Your posted code related to y[t] = y[t-1] + epsilon[t]
is not real working code, but I can see that you are trying to store all 1000 * 2 random walk. Actually there is no need to do this. We only care about t-score rather than what those realizations of random walk are.
For this kind of problem, where we aim to replicate a procedure a lot of times, it is handy to first write a function to execute such a procedure for a single time. You already had good working code for this; we just need to wrap it in a function (removing those unnecessary part like plot
):
sim <- function () {
y <- cumsum(rnorm(100,0,1))
x <- cumsum(rnorm(100,0,1))
coef(summary(lm(y ~ x)))[2,3]
}
This function takes no input; it only returns the t-score for one experiment.
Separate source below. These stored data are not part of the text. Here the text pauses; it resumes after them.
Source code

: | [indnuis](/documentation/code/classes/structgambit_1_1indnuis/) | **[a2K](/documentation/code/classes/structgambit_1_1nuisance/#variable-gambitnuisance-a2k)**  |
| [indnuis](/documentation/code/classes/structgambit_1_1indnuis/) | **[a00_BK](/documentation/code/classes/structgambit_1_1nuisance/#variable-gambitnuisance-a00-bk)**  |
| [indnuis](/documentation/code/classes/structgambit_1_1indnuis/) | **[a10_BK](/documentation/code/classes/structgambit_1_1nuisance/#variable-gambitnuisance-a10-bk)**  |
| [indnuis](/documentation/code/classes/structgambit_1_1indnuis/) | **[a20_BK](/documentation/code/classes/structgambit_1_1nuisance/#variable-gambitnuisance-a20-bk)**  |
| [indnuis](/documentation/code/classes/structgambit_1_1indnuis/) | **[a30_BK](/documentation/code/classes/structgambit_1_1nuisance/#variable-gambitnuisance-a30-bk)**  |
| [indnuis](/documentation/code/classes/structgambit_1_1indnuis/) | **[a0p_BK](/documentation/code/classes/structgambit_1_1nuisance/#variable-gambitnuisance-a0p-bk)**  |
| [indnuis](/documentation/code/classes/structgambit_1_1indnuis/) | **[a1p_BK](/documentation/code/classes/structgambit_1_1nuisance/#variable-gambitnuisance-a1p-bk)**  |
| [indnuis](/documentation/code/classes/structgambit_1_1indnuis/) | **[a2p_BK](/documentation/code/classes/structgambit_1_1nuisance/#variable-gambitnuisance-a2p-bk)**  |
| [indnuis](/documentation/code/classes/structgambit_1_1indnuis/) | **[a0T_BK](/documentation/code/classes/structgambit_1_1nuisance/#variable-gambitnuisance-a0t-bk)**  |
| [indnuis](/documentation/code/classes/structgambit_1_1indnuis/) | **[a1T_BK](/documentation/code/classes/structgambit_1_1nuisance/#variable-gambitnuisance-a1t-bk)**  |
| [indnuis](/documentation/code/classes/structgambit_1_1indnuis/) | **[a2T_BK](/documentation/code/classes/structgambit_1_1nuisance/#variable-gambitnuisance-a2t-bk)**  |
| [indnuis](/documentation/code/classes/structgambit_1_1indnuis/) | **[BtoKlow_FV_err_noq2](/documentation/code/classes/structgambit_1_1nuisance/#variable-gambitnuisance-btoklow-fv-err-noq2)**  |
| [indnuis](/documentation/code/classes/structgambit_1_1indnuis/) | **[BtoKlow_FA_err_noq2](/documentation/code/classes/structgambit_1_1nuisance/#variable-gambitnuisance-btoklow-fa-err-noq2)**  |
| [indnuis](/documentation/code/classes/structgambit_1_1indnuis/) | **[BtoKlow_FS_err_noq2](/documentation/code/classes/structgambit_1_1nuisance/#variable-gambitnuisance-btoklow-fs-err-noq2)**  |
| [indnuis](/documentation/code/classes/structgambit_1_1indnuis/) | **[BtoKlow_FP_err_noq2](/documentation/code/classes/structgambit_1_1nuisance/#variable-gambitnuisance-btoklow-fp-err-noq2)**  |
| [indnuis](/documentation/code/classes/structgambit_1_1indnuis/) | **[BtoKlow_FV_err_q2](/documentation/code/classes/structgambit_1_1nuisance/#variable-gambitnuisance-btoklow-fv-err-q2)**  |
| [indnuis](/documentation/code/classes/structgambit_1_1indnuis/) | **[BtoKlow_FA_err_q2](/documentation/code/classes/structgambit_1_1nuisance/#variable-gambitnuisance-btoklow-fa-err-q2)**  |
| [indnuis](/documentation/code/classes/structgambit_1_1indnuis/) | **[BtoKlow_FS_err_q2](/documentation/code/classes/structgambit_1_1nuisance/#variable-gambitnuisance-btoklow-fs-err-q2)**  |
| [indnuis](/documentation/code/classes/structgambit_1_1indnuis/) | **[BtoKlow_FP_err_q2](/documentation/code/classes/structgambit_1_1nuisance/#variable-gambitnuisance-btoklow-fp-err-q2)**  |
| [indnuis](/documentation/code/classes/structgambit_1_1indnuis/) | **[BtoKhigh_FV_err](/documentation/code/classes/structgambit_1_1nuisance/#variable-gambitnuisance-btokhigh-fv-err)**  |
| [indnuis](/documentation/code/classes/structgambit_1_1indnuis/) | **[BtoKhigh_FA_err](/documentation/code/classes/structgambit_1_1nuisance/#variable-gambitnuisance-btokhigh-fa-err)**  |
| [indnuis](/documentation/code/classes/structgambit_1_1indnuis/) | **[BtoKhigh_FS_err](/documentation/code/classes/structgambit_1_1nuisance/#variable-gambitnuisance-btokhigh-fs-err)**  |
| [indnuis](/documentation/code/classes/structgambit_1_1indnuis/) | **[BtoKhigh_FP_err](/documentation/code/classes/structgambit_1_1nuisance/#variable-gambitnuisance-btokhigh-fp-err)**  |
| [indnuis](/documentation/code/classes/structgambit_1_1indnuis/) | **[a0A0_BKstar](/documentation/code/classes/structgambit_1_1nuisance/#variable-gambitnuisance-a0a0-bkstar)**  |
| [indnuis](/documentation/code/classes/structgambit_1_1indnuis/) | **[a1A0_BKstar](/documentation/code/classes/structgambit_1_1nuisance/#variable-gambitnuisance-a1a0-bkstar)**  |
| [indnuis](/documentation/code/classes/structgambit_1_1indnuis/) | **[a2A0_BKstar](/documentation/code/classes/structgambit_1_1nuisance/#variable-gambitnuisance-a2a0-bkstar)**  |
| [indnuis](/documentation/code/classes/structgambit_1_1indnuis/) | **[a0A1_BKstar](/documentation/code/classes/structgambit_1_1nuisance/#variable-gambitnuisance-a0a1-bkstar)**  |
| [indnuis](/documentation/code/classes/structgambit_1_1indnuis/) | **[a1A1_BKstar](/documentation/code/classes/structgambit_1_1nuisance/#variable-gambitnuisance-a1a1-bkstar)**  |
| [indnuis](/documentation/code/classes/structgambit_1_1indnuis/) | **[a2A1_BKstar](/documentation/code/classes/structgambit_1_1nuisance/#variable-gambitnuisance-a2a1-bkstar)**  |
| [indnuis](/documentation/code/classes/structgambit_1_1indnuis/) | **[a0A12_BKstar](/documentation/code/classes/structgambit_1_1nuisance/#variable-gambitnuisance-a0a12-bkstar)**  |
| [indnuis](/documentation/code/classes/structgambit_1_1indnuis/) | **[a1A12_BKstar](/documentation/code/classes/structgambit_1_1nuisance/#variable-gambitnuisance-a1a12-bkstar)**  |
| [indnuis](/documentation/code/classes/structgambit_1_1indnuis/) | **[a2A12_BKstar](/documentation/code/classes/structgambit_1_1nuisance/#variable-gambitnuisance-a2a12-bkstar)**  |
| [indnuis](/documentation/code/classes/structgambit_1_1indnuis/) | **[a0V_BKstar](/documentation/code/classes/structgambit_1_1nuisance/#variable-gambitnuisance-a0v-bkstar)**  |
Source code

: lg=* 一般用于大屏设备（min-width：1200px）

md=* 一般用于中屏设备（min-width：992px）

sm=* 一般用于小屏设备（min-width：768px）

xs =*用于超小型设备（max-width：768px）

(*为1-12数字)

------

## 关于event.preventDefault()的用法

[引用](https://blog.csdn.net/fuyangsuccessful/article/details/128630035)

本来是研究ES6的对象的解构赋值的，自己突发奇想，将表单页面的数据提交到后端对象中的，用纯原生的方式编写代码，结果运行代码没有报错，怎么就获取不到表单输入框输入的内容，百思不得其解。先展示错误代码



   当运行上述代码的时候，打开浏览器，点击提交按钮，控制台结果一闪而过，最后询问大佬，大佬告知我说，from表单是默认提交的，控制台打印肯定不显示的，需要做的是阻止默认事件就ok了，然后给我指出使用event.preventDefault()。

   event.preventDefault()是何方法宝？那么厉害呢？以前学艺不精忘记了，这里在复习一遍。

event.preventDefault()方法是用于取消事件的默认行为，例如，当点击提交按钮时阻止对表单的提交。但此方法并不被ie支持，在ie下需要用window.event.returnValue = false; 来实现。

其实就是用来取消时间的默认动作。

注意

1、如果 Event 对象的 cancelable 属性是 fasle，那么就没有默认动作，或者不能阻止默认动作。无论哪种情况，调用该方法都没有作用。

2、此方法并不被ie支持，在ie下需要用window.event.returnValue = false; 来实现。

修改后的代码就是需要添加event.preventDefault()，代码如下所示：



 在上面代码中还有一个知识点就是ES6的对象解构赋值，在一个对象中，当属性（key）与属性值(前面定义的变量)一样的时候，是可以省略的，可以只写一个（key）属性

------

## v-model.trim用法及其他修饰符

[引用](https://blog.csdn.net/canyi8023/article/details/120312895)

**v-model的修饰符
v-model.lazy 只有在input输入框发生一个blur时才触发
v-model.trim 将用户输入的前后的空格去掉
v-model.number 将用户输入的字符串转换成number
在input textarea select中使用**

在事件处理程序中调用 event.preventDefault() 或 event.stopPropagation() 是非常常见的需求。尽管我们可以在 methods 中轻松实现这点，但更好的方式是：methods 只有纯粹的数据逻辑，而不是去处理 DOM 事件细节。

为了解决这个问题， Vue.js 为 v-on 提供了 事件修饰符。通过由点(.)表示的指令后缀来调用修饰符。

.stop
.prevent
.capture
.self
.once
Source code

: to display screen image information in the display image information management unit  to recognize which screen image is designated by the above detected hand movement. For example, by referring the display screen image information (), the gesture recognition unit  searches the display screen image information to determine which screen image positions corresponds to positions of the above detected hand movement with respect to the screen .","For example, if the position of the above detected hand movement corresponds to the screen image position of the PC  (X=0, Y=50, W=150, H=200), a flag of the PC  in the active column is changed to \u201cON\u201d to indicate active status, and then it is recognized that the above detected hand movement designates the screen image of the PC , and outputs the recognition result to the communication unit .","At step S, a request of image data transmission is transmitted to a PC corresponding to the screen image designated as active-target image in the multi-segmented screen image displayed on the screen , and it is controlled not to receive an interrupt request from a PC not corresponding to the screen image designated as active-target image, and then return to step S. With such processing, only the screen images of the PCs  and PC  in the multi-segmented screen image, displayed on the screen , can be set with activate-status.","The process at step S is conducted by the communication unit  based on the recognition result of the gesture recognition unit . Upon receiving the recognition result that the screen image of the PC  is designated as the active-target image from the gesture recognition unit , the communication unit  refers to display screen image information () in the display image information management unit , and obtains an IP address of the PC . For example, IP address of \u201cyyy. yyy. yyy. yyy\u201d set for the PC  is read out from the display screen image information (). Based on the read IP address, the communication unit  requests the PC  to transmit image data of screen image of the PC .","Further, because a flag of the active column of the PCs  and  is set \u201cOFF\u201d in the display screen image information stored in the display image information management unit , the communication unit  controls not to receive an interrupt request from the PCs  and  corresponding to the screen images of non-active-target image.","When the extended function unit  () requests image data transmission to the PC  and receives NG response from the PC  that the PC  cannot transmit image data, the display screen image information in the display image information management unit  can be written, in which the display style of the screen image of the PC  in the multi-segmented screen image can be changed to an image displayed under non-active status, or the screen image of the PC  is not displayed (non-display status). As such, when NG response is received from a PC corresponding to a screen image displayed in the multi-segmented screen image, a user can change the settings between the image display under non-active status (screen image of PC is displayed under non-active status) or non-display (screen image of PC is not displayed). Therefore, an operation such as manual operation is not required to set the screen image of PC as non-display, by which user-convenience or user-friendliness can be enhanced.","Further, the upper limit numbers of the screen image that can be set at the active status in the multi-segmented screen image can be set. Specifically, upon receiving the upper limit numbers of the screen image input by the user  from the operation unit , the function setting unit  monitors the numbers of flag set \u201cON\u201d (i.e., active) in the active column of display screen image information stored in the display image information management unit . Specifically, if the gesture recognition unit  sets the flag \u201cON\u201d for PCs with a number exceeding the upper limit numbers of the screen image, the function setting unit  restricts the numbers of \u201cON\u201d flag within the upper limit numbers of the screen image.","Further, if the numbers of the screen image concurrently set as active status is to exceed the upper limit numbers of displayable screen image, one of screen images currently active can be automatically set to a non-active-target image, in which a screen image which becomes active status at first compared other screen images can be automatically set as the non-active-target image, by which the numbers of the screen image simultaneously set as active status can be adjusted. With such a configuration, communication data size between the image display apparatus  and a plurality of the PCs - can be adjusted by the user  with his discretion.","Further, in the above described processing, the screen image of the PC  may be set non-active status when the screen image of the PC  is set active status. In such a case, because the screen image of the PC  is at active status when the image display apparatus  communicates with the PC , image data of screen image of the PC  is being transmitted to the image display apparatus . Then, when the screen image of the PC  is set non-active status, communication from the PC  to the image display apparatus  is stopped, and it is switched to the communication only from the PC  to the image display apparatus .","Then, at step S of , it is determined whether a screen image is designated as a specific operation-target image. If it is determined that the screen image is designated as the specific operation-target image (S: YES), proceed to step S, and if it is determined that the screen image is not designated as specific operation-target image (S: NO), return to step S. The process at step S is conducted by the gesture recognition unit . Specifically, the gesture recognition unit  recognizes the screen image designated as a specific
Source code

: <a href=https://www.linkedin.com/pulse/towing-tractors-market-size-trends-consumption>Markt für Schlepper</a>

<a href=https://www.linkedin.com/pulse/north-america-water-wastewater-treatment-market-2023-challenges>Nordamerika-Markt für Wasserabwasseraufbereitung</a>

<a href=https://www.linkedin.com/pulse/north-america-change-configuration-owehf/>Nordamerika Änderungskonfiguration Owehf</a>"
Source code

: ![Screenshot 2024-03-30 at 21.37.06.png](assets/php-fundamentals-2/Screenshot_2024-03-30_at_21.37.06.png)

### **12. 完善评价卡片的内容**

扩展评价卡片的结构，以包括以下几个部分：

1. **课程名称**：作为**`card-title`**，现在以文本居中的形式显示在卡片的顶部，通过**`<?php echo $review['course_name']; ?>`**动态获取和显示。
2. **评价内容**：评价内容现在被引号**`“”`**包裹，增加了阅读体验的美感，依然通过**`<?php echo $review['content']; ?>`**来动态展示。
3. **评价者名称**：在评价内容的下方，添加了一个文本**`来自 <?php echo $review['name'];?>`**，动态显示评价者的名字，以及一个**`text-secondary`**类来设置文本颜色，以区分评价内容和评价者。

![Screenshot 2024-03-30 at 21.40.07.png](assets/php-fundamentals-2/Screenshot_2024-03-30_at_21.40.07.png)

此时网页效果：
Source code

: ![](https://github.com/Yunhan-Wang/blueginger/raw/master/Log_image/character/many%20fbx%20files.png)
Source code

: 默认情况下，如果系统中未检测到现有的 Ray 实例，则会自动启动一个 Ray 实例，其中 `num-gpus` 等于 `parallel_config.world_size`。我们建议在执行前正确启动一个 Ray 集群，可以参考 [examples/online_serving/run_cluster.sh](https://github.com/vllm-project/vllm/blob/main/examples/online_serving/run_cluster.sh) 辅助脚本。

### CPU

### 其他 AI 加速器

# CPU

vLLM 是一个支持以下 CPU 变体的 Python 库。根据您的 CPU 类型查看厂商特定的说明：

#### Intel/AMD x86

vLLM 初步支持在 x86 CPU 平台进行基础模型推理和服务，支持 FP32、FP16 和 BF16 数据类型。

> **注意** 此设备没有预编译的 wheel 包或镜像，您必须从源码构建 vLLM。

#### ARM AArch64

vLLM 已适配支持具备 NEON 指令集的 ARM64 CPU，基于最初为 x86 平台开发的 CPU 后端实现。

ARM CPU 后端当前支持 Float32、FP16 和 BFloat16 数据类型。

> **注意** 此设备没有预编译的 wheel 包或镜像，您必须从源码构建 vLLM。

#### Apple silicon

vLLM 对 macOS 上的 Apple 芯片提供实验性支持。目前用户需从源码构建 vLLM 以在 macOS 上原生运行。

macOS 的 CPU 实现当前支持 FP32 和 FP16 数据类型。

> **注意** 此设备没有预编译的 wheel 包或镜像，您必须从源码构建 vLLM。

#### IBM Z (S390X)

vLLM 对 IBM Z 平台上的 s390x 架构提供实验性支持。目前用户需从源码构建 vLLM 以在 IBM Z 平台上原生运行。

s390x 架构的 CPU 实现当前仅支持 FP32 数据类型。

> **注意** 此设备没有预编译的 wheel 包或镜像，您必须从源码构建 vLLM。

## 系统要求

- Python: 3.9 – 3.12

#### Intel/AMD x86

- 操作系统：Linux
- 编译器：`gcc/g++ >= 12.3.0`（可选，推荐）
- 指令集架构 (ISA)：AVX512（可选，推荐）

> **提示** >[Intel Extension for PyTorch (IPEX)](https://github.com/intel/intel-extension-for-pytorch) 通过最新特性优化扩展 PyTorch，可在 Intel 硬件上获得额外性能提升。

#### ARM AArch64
Now, we are going to repeat this 1000 times. We can write a for
loop, but function replicate
is easier (read ?replicate
if necessary)
S <- replicate(1000, sim())
Note this will take some time, much slower than it should be for such a simple task, because both lm
and summary.lm
are slow. A much faster way will be shown later.
Now, S
is vector with 1000 values, which is the "a sequence of 1000 t-tests" you want. To get "the number of time the absolute value of the 1,000 t-tests > 1.96", we can just use
sum(abs(S) > 1.96)
# [1] 756
The result 756 is just what I get; you will get something different as the simulation is random. But it will always be quite a large number as expected.
A faster version of sim
:
fast_sim <- function () {
y <- cumsum(rnorm(100,0,1))
x <- cumsum(rnorm(100,0,1))
y <- y - mean(y)
x <- x - mean(x)
xty <- crossprod(x,y)[1]
xtx <- crossprod(x)[1]
b <- xty / xtx
sigma <- sqrt(sum((y - x * b) ^ 2) / 98)
b * sqrt(xtx) * sigma
}
This function computes simple linear regression without lm
, and t-score without summary.lm
.
S <- replicate(1000, fast_sim())
sum(abs(S) > 1.96)
# [1] 778
An alternative way is to use cor.test
:
fast_sim2 <- function () {
y <- cumsum(rnorm(100,0,1))
x <- cumsum(rnorm(100,0,1))
unname(cor.test(x, y)[[1]])
}
S <- replicate(1000, fast_sim())
sum(abs(S) > 1.96)
# [1] 775
Let's have a benchmark:
system.time(replicate(1000, sim()))
# user system elapsed
# 1.860 0.004 1.867
system.time(replicate(1000, fast_sim()))
# user system elapsed
# 0.088 0.000 0.090
system.time(replicate(1000, fast_sim2()))
# user system elapsed
# 0.308 0.004 0.312
cor.test
is much faster than lm
+ summary.lm
, but manual computation is even faster!